The Lillywhite tour stand burnt down in 1884 and was replaced by a fine new structure which catered for 450 members and 4500 public patrons. In 1897 second storey wings were added, doubling capacity. Invariably referred to as "The Grandstand", this building of great character was demolished to make way for the Northern Stand which was opened in 1956 to coincide with the Olympic Games.

On the MCG's southern side the Harrison Stand was built in 1908 with a seating capacity of 4000. The Wardill Stand, added four years later, had a seating capacity of 8000. Both were replaced by the giant Southern Stand complex of 1936-37 which accommodated 48,000 (18,200 seated under cover and 13,000 seated in the open).

The 1906 Grey Smith Stand, seating 2084 in the Members Reserve, and the open concrete stand on its southern side (in the public area) were removed in 1966 to make way for construction of the Western (now Ponsford) Stand.

Apart from the 1956 Olympic Stand, towards which 100,000 was advanced by the State Government as an Olympic Games commitment, all grandstands at the MCG were financed entirely by Melbourne Cricket Club members' subscriptions, until the advent of the Great Southern Stand in 1992 when revenue from corporate entertainment facilities also became an important income stream.

The massive $150 million Great Southern Stand project required special financial arrangements based on a long-term contract with the MCG Trust, the Australian Football League and the State Government. The stand accommodates 44,500 spectators and corporate clients, with more than 40,000 comfortably seated on four levels.

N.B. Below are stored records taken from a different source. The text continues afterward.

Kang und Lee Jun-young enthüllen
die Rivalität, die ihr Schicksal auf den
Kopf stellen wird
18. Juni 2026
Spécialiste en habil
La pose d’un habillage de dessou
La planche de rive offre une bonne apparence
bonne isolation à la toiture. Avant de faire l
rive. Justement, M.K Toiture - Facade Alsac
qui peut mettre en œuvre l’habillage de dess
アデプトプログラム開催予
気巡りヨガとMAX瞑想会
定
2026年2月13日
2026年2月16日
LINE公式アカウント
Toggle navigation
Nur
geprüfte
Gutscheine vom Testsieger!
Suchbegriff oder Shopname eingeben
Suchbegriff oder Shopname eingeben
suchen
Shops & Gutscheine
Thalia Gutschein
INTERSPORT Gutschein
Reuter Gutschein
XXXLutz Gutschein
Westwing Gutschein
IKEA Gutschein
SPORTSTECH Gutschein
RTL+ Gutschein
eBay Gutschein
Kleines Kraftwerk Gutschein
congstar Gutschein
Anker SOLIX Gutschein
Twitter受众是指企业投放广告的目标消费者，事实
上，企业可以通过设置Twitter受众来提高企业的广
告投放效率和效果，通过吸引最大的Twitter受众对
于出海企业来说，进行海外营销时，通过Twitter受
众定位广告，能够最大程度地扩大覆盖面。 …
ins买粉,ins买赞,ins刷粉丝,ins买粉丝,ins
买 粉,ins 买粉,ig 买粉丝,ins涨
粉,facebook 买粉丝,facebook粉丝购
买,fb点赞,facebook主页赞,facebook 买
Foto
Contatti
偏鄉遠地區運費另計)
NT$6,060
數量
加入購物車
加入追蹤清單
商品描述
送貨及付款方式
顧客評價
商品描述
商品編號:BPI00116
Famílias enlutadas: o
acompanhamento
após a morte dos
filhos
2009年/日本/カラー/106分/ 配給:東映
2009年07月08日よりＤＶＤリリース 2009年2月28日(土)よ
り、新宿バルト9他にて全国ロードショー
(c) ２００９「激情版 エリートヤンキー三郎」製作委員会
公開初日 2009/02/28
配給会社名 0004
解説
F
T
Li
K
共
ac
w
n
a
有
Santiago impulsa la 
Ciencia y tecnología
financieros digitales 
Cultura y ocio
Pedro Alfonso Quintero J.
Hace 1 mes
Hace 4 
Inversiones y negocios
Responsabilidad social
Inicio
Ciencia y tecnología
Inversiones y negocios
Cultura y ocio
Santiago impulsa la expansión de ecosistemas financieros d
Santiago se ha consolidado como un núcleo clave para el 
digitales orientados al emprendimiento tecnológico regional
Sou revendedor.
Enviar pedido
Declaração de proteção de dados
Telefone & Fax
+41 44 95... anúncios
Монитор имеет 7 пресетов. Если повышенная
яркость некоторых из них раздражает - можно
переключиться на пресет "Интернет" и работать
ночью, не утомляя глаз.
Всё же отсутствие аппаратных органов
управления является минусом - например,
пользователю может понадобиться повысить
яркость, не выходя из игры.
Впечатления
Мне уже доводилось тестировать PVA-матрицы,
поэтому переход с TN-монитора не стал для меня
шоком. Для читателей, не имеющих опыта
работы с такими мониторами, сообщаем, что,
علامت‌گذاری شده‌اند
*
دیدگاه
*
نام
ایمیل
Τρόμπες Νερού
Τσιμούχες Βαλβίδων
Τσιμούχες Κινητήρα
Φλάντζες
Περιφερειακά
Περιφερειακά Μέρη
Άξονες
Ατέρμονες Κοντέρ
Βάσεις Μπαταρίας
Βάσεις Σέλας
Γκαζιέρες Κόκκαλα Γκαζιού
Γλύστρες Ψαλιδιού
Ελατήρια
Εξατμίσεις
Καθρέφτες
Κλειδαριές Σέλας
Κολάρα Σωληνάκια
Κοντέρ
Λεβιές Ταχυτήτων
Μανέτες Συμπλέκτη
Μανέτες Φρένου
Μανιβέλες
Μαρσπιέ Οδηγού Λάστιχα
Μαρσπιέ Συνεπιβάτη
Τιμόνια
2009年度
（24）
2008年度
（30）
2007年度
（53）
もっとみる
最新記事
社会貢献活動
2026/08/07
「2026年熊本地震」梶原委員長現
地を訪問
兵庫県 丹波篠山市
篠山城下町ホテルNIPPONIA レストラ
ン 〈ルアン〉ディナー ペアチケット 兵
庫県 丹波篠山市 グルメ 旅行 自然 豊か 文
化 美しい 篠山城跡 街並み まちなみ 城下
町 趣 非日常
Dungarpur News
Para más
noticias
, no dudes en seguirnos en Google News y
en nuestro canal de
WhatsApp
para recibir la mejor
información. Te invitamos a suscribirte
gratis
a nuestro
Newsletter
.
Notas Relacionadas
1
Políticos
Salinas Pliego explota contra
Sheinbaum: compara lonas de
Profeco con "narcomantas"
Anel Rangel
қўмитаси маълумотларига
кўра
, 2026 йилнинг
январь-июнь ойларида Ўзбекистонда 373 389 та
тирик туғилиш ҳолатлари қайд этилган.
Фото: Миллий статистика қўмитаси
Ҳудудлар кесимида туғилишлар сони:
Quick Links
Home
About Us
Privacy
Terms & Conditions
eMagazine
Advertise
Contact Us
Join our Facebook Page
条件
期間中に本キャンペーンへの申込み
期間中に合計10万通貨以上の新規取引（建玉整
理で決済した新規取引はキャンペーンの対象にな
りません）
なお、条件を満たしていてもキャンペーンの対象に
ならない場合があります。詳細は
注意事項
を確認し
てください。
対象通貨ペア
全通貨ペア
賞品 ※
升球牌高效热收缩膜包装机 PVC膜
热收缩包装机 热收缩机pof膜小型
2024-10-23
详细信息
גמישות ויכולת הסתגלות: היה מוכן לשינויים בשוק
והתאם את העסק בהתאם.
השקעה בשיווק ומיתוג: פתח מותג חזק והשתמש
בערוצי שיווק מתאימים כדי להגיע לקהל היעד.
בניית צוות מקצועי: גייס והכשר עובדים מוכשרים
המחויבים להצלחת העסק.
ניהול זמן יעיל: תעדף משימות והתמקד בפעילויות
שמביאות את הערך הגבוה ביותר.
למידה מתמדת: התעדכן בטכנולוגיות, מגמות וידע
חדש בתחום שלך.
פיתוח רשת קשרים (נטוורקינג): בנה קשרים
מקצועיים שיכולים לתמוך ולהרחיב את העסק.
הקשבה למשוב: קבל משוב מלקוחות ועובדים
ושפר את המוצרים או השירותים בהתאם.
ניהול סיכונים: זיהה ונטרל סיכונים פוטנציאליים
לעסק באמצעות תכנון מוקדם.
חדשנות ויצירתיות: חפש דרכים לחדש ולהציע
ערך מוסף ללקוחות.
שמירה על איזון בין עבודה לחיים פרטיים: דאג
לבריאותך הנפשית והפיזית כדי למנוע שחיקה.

The MCC Members Reserve always has occupied only a minor section of the viewing area. The original wooden members' stand of 1854 was sold in 1881 for 55 to the Richmond Cricket Club. The stand was replaced by a brick structure recognised at the time as the world's finest cricket facility.

This in turn was replaced by the Members' Pavilion, built in 1927 for 60,000. The Members Reserve, which embraced adjoining sections of the Olympic and Ponsford Stands, until recently had seating capacity for 18,500 people and standing room for about 1500.

Following the completion of a $430m redevelopment of the northern side of the stadium between 2002 and 2006 - involving demolition of the Pavilion, Ponsford and Olympic Stands - the present capacity (including seating and standing room) of the MCG is just over 100,000. Up until October 2002, the capacity of the ground was 96,308.

As at August 2006, the MCC had approximately 58,600 Full members and 37,100 Restricted members. The waiting list was more than 160,000 people and growing annually by about 10,000. In current circumstances restricted membership could be offered 12-15 years after nomination.

Ladies were first admitted to membership in 1984.